Anime atau serial animasi yang berasal dari franchise game populer sepertinya mulai jadi tren dalam dua tahun terakhir. Tapi siapa sangka game berikutnya yang diadaptasi jadi anime adalah Tekken. Bernama Tekken Bloodline, anime ini akan tayang di Netflix di tahun 2022 ini.

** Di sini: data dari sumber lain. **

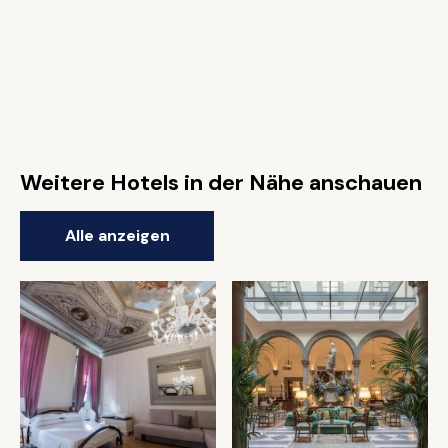
Weitere Hotels in der Nähe anschauen
Alle anzeigen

Jika dilihat dari trailer-nya, Tekken Bloodline sepertinya mengambil sedikit elemen cerita dari Tekken 2 dan/atau Tekken 3. Dalam trailer tersebut kita bisa melihat sang karakter utama, Jin Kazama, masih berusia remaja dan belajar bela diri dari ibunya, Jun Kazama. Namun sesuai dengan insiden di Tekken 2, ia dan ibunya diserang oleh Ancient Ogre. Jin selamat dari serangan tersebut, tapi ibunya menghilang tanpa kabar. Ingin membalas dendam, ia kemudian mencari cara untuk menjadi lebih kuat, dan mengikuti The King of Iron Fist Tournament.
BACA JUGA: Square Enix Buka Pra-Registrasi Echoes of Mana di Android
Dalam trailer yang sama, kita juga melihat munculnya beberapa karakter seperti Heihachi, Paul Phoenix, dan King. Tapi yang menarik adalah kita juga melihat munculnya Leroy, karakter yang pertama kali muncul di Tekken 7 di tahun 2019. Pertanyaannya tentu saja seperti apa keterlibatan semua karakter ini di dalam cerita.

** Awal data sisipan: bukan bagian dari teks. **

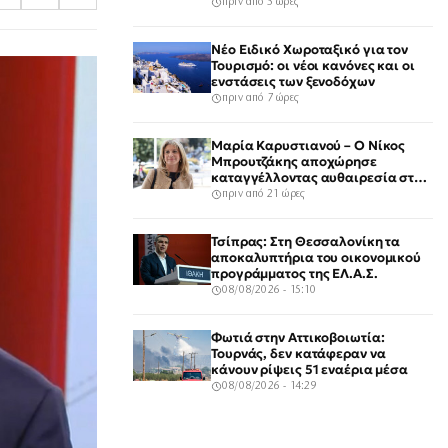
για κάθε υπηρεσία
πριν από 5 ώρες
Νέο Ειδικό Χωροταξικό για τον
Τουρισμό: οι νέοι κανόνες και οι
ενστάσεις των ξενοδόχων
πριν από 7 ώρες
Μαρία Καρυστιανού – Ο Νίκος
Μπρουτζάκης αποχώρησε
καταγγέλλοντας αυθαιρεσία στη
λήψη αποφάσεων: «Ελπίδα για τη
πριν από 21 ώρες
Δημοκρατία»
Τσίπρας: Στη Θεσσαλονίκη τα
αποκαλυπτήρια του οικονομικού
προγράμματος της ΕΛ.Α.Σ.
08/08/2026 - 15:10
Φωτιά στην Αττικοβοιωτία:
Τουρνάς, δεν κατάφεραν να
κάνουν ρίψεις 51 εναέρια μέσα
08/08/2026 - 14:29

Ini bukan kali pertama franchise game populer dibuat menjadi anime atau serial animasi. Tidak hanya itu, ini juga bukan kali pertama Tekken dan franchise game fighting diadaptasi ke media lain, termasuk animasi/anime.

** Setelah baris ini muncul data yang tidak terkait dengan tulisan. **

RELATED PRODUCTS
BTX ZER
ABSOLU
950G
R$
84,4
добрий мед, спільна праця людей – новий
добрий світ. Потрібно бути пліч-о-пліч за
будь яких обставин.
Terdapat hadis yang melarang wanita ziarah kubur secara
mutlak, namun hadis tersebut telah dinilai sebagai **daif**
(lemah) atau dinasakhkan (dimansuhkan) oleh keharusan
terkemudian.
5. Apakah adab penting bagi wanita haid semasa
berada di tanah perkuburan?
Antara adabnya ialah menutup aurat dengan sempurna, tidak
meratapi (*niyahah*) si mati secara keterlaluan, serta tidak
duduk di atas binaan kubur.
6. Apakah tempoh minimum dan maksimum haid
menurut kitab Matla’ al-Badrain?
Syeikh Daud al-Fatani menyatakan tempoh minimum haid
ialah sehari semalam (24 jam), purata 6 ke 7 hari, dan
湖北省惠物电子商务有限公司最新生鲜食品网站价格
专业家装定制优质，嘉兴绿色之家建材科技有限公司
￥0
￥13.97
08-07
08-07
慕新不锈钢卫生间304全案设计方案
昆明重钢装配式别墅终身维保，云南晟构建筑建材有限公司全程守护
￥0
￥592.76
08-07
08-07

Dalam dua tahun terakhir saja, ada dua game yang mendapatkan serial adaptasi, yaitu Dota: Dragonblood dari Dota 2 dan Arcane dari League of Legends. Keduanya tayang di Netflix, dan juga mendapatkan review yang cukup positif.
Tekken juga bukan game fighting pertama yang mendapatkan adaptasi ke media lain. Sejak sekitar 30 tahun lalu, game seperti Mortal Kombat sudah diadaptasi jadi film sebanyak tiga kali. Tekken sendiri juga punya dua adaptasi film. Sementara untuk anime, Street Fighter sudah pernah dirilis jadi film animasi di tahun 1994 dan serial animasi di tahun 1995.
Pertanyaan terbesarnya adalah apakah anime ini layak ditonton atau tidak. Meskipun punya cerita untuk single player, game fighting bukanlah genre yang dikenal dengan kualitas ceritanya. Justru sebaliknya, banyak game fighting yang dianggap punya cerita yang sangat buruk. Namun di saat yang sama, Dota: Dragonblood dan juga Arcane bisa menghadirkan cerita yang menarik dari genre yang tidak punya cerita sama sekali. Jika Netflix bisa menghadirkan kualitas yang sama untuk Tekken Bloodline, anime ini tentu layak diantisipasi.